The engineering behind it is a lesson in AMD’s current position in AI inference: the silicon is competitive, but the software stack still requires work. Wafer quantized GLM-5.2 from bf16 to MXFP4 using AMD’s Quark tool — and the results were essentially lossless against the FP8 baseline across GSM8K, GPQA-Diamond, and tau2. They chose sglang over vLLM (no working MXFP4 + MoE path) and ATOM (output degraded at long context). Then came the interesting part: speculative decode on the ROCm build didn’t work out of the box. Two fixes — a module prefix mismatch in the MTP head’s shared expert, and an unguarded #include <cuda_runtime.h> in a fused kernel — and spec dec unlocked close to 3x single-stream throughput.

🎩 Cask’s Take

The numbers are impressive, but the story here is really about the gap closing.

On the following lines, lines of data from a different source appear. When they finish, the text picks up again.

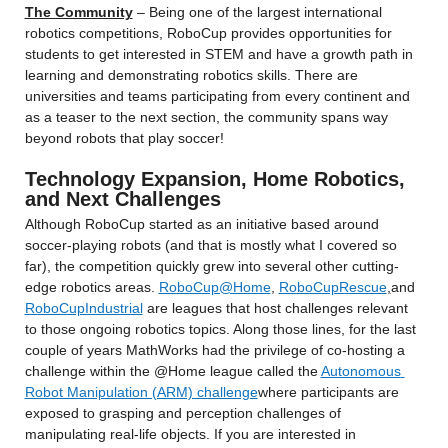
The Community
 – Being one of the largest international 
robotics competitions, RoboCup provides opportunities for 
students to get interested in STEM and have a growth path in 
learning and demonstrating robotics skills. There are 
universities and teams participating from every continent and 
as a teaser to the next section, the community spans way 
beyond robots that play soccer!
Technology Expansion, Home Robotics, 
and Next Challenges
Although RoboCup started as an initiative based around 
soccer-playing robots (and that is mostly what I covered so 
far), the competition quickly grew into several other cutting-
edge robotics areas. 
RoboCup@Home
, 
RoboCupRescue
,
and 
RoboCupIndustrial
 are leagues that host challenges relevant 
to those ongoing robotics topics. Along those lines, for the last 
couple of years MathWorks had the privilege of co-hosting a 
challenge within the @Home league called the 
Autonomous 
Robot Manipulation (ARM) challenge
where participants are 
exposed to grasping and perception challenges of 
manipulating real-life objects. If you are interested in 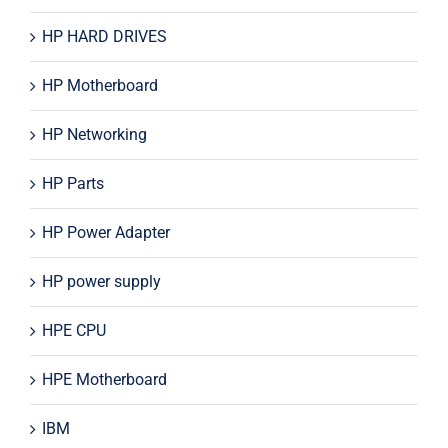
HP HARD DRIVES
HP Motherboard
HP Networking
HP Parts
HP Power Adapter
HP power supply
HPE CPU
HPE Motherboard
IBM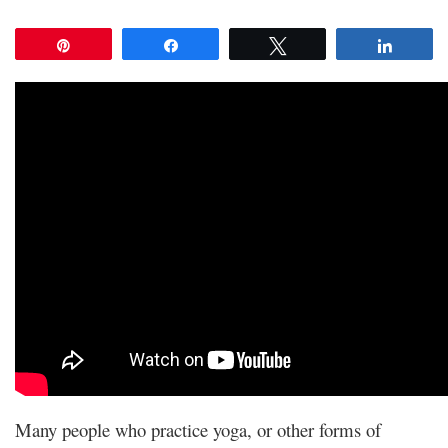
Pin
Share
Tweet
Share
Many people who practice yoga, or other forms of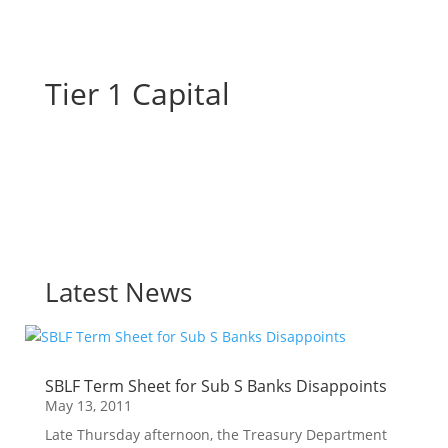
Tier 1 Capital
Latest News
SBLF Term Sheet for Sub S Banks Disappoints
May 13, 2011
Late Thursday afternoon, the Treasury Department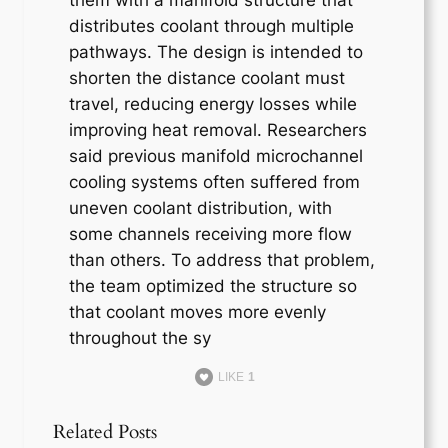
distributes coolant through multiple
pathways. The design is intended to
shorten the distance coolant must
travel, reducing energy losses while
improving heat removal. Researchers
said previous manifold microchannel
cooling systems often suffered from
uneven coolant distribution, with
some channels receiving more flow
than others. To address that problem,
the team optimized the structure so
that coolant moves more evenly
throughout the sy
LIKE
1
Related Posts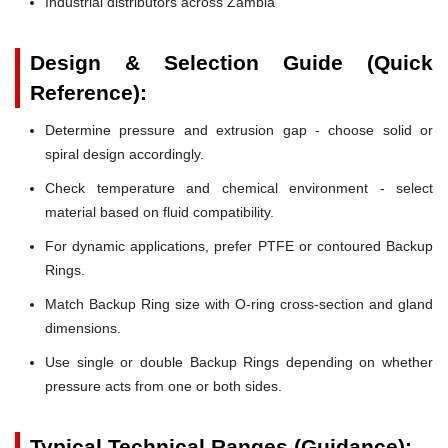
Industrial distributors across Zambia
Design & Selection Guide (Quick
Reference):
Determine pressure and extrusion gap - choose solid or
spiral design accordingly.
Check temperature and chemical environment - select
material based on fluid compatibility.
For dynamic applications, prefer PTFE or contoured Backup
Rings.
Match Backup Ring size with O-ring cross-section and gland
dimensions.
Use single or double Backup Rings depending on whether
pressure acts from one or both sides.
Typical Technical Ranges (Guidance):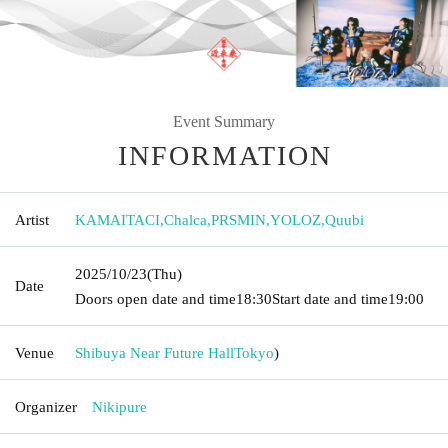
Event Summary
INFORMATION
Artist
KAMAITACI
,
Chalca
,
PRSMIN
,
YOLOZ
,
Quubi
2025/10/23
(Thu)
Date
Doors open date and time
18:30
Start date and time
19:00
Venue
Shibuya Near Future Hall
Tokyo
)
Organizer
Nikipure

For months, the narrative around AMD in AI has been “great silicon, terrible software” — and while the software gap is real, each of these engineering reports shrinks it by a measurable amount. Two patches. That’s all it took to unlock speculative decode on a flagship Chinese model running on AMD hardware. The fact that Wafer can serve GLM-5.2 at 2,626 tok/s for roughly half the Blackwell cost per token is exactly the kind of data point that makes cloud architects rethink their GPU procurement strategy. The token supply shortage isn’t going away, and AMD is the only credible alternative at scale. Every one of these blog posts moves the needle.